As for 3. Mate, you're delusional if you think your average European/American/Australian et al. can pick a Phillipino or Indonesian without asking them.

99 times out of 100 you're just going to get 'yeah they're Asian', which drives home my point about ethnicity.

It wasn't so much about how the people of those countries identify themselves as how the world at large classifies their ethnicity (purely on looks).

Dixteel said...

OzSoapbox, you have some valid points. However,

The KMT official did get punished, but not severely enough IMO, and I think a lot of people are not satisfied with it.

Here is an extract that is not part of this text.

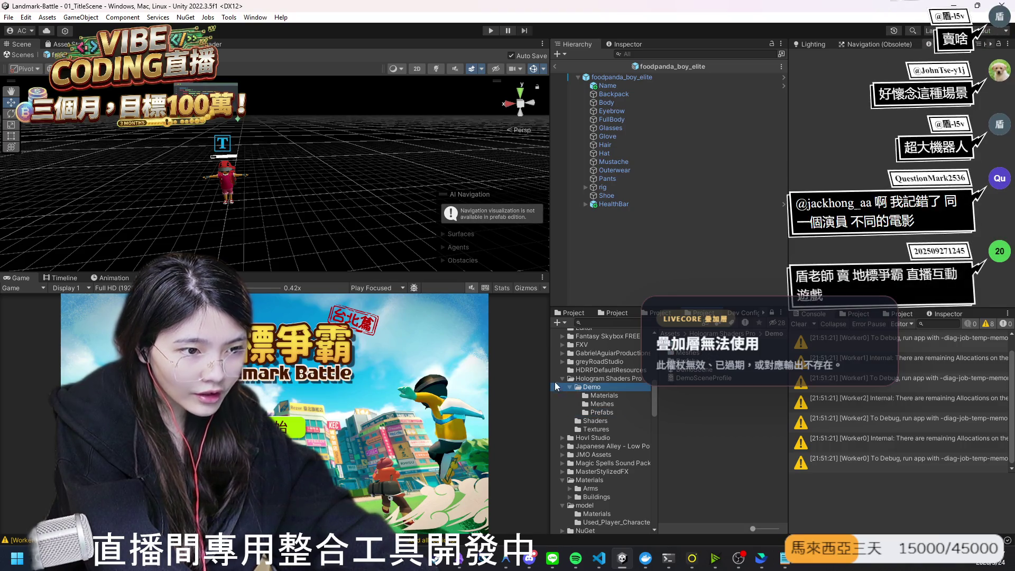
pyautogui.click(561, 378)
# Step: Open Hovl Studio's particle projectile prefabs and add Projectile 1 nature arrow to the character
pyautogui.click(560, 387)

In this area, Taiwan does need improvement, but it is not like people don't care.

Certainly you cannot tell people's background simply by looking at them. I cannot tell Germany from Spanish neither, etc. But it is often good to know others' background. For example, when you are doing business with others, it might be good to know this type of things because they do make a difference. Hence I don't like putting people in large ethnicity group, especially simply by look, because at best it is pointless, at worst it can offend others.

Anonymous said...

A lot of stuff above is mildly racist and recklessly ignorant at best...

OzSoapbox said...


Knowing definitely and myself I do try to find out where the people are from that I meet in my travels.

I was getting more at the fact people can't tell the difference without asking and simply label a great deal of Asians as 'Asian' if asked.

I too don't like grouping people into large ethnicity groups. I always refer to people as where they come from (American, Taiwanese, Japanese etc.).

The irony of course being that in Taiwan where I come from is irrelevant, I'm just another foreigner who doesn't belong.


Yes, yes... and ignorant and xenophobic and offensive and, come's the PC brigade, choo choo!

Shame someone is always ready with the R word whenever ethnicity is discussed.